If one looks behind the curtain, they’ll find the gloomy outlook isn’t limited to A&P. Other mainstream, conventional formats are showing some cracks. The insight is nicely outlined in a report penned by a contributor to the Gerson Lehrman Group’s website, written in November.
The anonymous author notes that mainstream retailers are getting squeezed out of the market by specialty operators who offer a more compelling selling proposition. In short, the “something-for-everyone” conventional format is losing relevancy with the current generation of consumers who are diversified, ethnic, recession-bruised and much more knowledgeable.
Let’s take a look: There are top management shifts at several chains; Supervalu is delivering “very disappointing comparable-store sales numbers,” in the words of one analyst; Safeway had a negative first half and Kroger is exhibiting “slow” (but positive) momentum.
This assessment comes from SN’s own review of the first half of 2010, published in October. Indeed, the article (also mentioned in the Gerson Lehrman report) singled out Whole Foods — not part of the mainstream — after it “far outpaced the rest of the industry.”
The Gerson Lehrman author, in turn, points out that the only thing saving the large conventional chains that remain in play is not their business prowess, but their size and scope. Current success "is much more due to their market dominance, weak competitors, and ability to hold down margins than the inherent strength of their conventional superstore format,” the author wrote.
It would seem it’s only a matter of time before the others start faltering as well.
Next — Which formats are poised to grow?

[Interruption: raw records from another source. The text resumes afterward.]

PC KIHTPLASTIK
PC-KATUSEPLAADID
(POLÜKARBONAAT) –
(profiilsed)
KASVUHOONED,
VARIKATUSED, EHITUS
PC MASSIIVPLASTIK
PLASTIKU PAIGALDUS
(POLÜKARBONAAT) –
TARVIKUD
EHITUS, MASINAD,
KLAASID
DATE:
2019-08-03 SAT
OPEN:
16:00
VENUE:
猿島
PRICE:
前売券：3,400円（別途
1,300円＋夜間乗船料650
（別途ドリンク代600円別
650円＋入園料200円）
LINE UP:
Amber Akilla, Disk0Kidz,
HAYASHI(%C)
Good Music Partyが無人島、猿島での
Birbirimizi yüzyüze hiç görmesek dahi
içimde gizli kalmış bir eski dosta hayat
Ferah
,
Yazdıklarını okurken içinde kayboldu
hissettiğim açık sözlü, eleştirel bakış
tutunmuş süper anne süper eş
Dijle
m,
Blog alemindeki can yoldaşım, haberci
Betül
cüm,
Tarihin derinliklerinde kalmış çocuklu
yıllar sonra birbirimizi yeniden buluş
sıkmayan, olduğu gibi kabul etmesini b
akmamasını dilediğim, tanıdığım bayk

Take your pick. There are the mass merchandsers like Wal-Mart and Target (midway through a chainwide effort to add larger food departments); niche stores like Trader Joe’s, Aldi and Fresh Market (with a heavy emphasis on private label, fresh foods and whole health); ethnic operators like 99 Ranch Market and Han A Reum (H-Mart); and what the report calls “foodie emporiums” like Wegmans and H-E-B Central Market.
Lump in there the drug channel (many are adding extensive food sections) and dollar stores (ditto) and there emerges a full landscape of interesting, cogent options.
2011 will be a telling year. Whole Foods is on a tear, Aldi, Sprouts and Sunflower Farmers Market are all growing, Fresh Market is fresh off a hugely success IPO… The list of positives in the specialty format segment is much longer than the one for mainstream stores. It's tough to reconcile that level of good news with what's actually occurring on the conventional side.